▶ WORK TO BE COMPLETED:
Return the full listing unchanged, excluding any images it contains.

++++ PROVIDED RECORDS

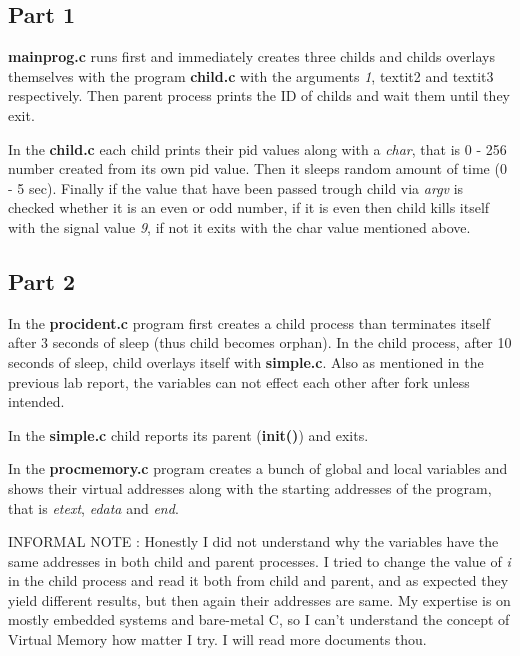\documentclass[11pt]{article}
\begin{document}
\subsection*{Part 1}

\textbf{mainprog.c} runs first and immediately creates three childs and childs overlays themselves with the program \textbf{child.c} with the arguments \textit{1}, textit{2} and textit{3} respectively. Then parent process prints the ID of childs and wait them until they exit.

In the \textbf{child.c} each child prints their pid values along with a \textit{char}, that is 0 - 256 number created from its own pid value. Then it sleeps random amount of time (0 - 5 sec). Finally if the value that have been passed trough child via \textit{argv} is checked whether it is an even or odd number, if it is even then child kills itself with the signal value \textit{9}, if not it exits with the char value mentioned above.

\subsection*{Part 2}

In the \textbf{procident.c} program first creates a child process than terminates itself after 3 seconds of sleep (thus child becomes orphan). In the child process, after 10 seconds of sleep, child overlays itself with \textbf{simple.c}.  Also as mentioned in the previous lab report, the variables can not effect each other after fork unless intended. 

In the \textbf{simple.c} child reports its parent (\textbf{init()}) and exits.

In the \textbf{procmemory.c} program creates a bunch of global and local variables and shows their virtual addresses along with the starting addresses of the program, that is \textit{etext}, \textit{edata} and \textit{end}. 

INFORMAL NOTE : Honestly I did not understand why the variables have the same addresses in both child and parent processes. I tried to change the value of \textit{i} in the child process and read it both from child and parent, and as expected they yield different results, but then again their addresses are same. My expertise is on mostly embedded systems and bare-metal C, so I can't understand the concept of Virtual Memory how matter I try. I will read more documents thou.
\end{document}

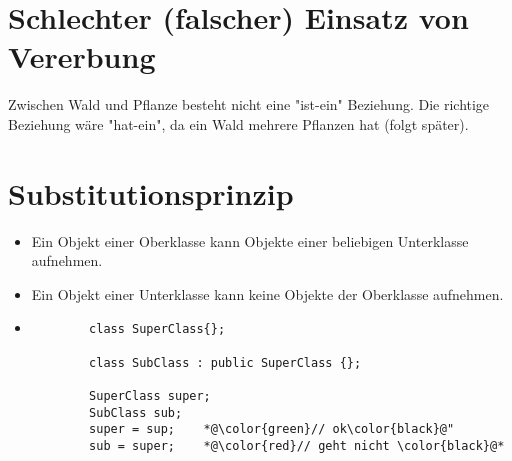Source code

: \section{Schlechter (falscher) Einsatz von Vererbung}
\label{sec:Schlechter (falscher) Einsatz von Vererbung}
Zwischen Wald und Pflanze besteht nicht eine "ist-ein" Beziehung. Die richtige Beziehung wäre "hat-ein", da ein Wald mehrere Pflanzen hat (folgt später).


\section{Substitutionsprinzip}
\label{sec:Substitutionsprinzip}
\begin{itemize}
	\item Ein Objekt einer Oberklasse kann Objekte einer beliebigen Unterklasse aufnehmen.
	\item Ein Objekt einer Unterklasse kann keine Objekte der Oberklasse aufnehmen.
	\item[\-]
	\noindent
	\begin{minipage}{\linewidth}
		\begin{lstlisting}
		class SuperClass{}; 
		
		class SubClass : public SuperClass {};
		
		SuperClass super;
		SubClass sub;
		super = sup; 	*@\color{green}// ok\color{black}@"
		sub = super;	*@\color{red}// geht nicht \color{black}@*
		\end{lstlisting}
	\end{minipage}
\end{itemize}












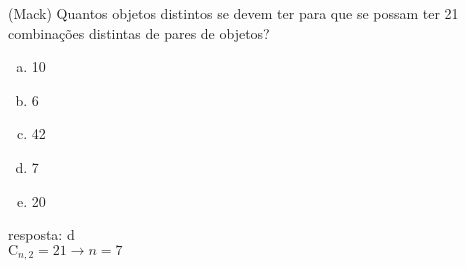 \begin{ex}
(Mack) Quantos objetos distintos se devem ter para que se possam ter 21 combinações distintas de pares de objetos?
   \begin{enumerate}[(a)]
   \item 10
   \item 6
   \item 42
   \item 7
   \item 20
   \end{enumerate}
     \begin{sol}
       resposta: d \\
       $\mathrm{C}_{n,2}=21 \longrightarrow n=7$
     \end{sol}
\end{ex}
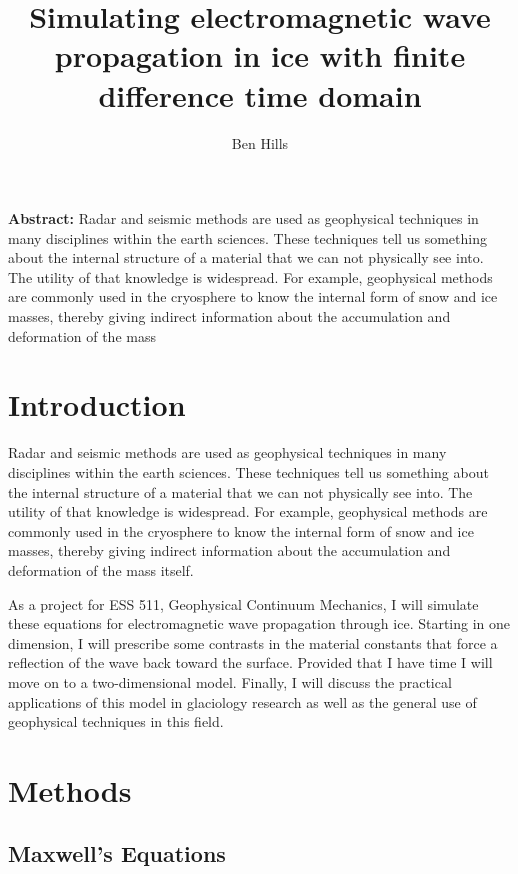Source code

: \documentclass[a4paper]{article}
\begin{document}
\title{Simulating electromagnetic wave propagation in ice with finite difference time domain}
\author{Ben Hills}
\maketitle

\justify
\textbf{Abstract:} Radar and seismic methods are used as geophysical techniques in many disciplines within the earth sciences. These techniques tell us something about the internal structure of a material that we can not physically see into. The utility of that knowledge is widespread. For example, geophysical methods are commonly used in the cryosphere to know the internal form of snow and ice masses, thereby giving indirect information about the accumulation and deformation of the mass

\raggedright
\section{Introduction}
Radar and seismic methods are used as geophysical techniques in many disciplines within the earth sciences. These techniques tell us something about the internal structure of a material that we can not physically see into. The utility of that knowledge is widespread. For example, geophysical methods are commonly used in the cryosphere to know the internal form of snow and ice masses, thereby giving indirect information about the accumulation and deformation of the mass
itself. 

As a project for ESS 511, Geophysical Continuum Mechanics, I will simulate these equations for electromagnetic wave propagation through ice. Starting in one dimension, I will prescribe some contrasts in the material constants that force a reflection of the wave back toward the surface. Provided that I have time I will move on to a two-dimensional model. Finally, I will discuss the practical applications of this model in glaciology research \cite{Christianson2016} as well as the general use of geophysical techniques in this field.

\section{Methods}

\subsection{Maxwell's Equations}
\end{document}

++++++++

▶ RESPONSE TO THE TASK:
\documentclass[11pt]{article}
\begin{document}
\subsection*{Part 1}

\textbf{mainprog.c} runs first and immediately creates three childs and childs overlays themselves with the program \textbf{child.c} with the arguments \textit{1}, textit{2} and textit{3} respectively. Then parent process prints the ID of childs and wait them until they exit.

In the \textbf{child.c} each child prints their pid values along with a \textit{char}, that is 0 - 256 number created from its own pid value. Then it sleeps random amount of time (0 - 5 sec). Finally if the value that have been passed trough child via \textit{argv} is checked whether it is an even or odd number, if it is even then child kills itself with the signal value \textit{9}, if not it exits with the char value mentioned above.

\subsection*{Part 2}

In the \textbf{procident.c} program first creates a child process than terminates itself after 3 seconds of sleep (thus child becomes orphan). In the child process, after 10 seconds of sleep, child overlays itself with \textbf{simple.c}.  Also as mentioned in the previous lab report, the variables can not effect each other after fork unless intended. 

In the \textbf{simple.c} child reports its parent (\textbf{init()}) and exits.

In the \textbf{procmemory.c} program creates a bunch of global and local variables and shows their virtual addresses along with the starting addresses of the program, that is \textit{etext}, \textit{edata} and \textit{end}. 

INFORMAL NOTE : Honestly I did not understand why the variables have the same addresses in both child and parent processes. I tried to change the value of \textit{i} in the child process and read it both from child and parent, and as expected they yield different results, but then again their addresses are same. My expertise is on mostly embedded systems and bare-metal C, so I can't understand the concept of Virtual Memory how matter I try. I will read more documents thou.
\end{document}

Source code

: \section{Schlechter (falscher) Einsatz von Vererbung}
\label{sec:Schlechter (falscher) Einsatz von Vererbung}
Zwischen Wald und Pflanze besteht nicht eine "ist-ein" Beziehung. Die richtige Beziehung wäre "hat-ein", da ein Wald mehrere Pflanzen hat (folgt später).


\section{Substitutionsprinzip}
\label{sec:Substitutionsprinzip}
\begin{itemize}
	\item Ein Objekt einer Oberklasse kann Objekte einer beliebigen Unterklasse aufnehmen.
	\item Ein Objekt einer Unterklasse kann keine Objekte der Oberklasse aufnehmen.
	\item[\-]
	\noindent
	\begin{minipage}{\linewidth}
		\begin{lstlisting}
		class SuperClass{}; 
		
		class SubClass : public SuperClass {};
		
		SuperClass super;
		SubClass sub;
		super = sup; 	*@\color{green}// ok\color{black}@"
		sub = super;	*@\color{red}// geht nicht \color{black}@*
		\end{lstlisting}
	\end{minipage}
\end{itemize}












 \begin{ex}
(Mack) Quantos objetos distintos se devem ter para que se possam ter 21 combinações distintas de pares de objetos?
   \begin{enumerate}[(a)]
   \item 10
   \item 6
   \item 42
   \item 7
   \item 20
   \end{enumerate}
     \begin{sol}
       resposta: d \\
       $\mathrm{C}_{n,2}=21 \longrightarrow n=7$
     \end{sol}
\end{ex}
Source code

: \documentclass[a4paper]{article}
\begin{document}
\title{Simulating electromagnetic wave propagation in ice with finite difference time domain}
\author{Ben Hills}
\maketitle

\justify
\textbf{Abstract:} Radar and seismic methods are used as geophysical techniques in many disciplines within the earth sciences. These techniques tell us something about the internal structure of a material that we can not physically see into. The utility of that knowledge is widespread. For example, geophysical methods are commonly used in the cryosphere to know the internal form of snow and ice masses, thereby giving indirect information about the accumulation and deformation of the mass

\raggedright
\section{Introduction}
Radar and seismic methods are used as geophysical techniques in many disciplines within the earth sciences. These techniques tell us something about the internal structure of a material that we can not physically see into. The utility of that knowledge is widespread. For example, geophysical methods are commonly used in the cryosphere to know the internal form of snow and ice masses, thereby giving indirect information about the accumulation and deformation of the mass
itself. 

As a project for ESS 511, Geophysical Continuum Mechanics, I will simulate these equations for electromagnetic wave propagation through ice. Starting in one dimension, I will prescribe some contrasts in the material constants that force a reflection of the wave back toward the surface. Provided that I have time I will move on to a two-dimensional model. Finally, I will discuss the practical applications of this model in glaciology research \cite{Christianson2016} as well as the general use of geophysical techniques in this field.

\section{Methods}

\subsection{Maxwell's Equations}
\end{document}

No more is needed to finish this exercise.